Fin octobre, Grupa Granica a également rencontré un petit groupe de migrants originaires de Damas, coincé depuis un mois dans la forêt.

« Les soldats [polonais] vous attrapent, crient, vous giflent, vous frappent au sol, vous serrent les mains dans le dos, écrasent votre visage au sol avec leurs chaussures.

Et puis ils vous jettent par-dessus la clôture. Mais ce n’est rien comparé à la façon dont les Biélorusses nous traitent, témoigne l’un d’eux, Ahmed. Ils utilisent des armes, mais nous gardent le plus souvent avec des chiens. Un ami a été si gravement mordu par l’un d’eux qu’il est maintenant dans un hôpital de Minsk ».

Une victoire synonyme « d’espoir »

Le 15 octobre, les résultats des élections législatives ont pourtant suscité de « l’espoir » auprès des membres associatifs. La victoire dans les urnes d’une coalition d’opposition, libérale et pro européenne, a mis fin à huit ans de règne du parti conservateur et anti-migrants Droit et Justice (PiS).

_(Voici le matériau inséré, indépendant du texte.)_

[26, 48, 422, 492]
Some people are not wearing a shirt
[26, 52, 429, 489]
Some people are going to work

« Mais il faut rester prudent, avait alors confié à InfoMigrants Aleksandra Chrzanowska, membre de l’ONG polonaise Association for legal intervention.

La formation du nouveau gouvernement va prendre du temps, et je suis sceptique quant à un changement radical de la politique migratoire : les autorités vont très certainement conserver le mur, et je ne suis pas sûre qu’elles mettent un terme aux refoulements illégaux ». 

En attendant d’en savoir plus sur la politique migratoire du gouvernement, sur le terrain, les associations restent actives. Le 26 octobre, des funérailles ont été organisées pour un Yéménite de 26 ans et un Syrien de 21 ans, au cimetière de Narewka, retrouvés morts à la frontière en février dernier.

Outre les employés des organisations humanitaires, plusieurs habitants du village ont assisté à la cérémonie. Après le dépôt des corps dans les cercueils, pour leur rendre hommage, des chants funéraires traditionnels ont été entonnés.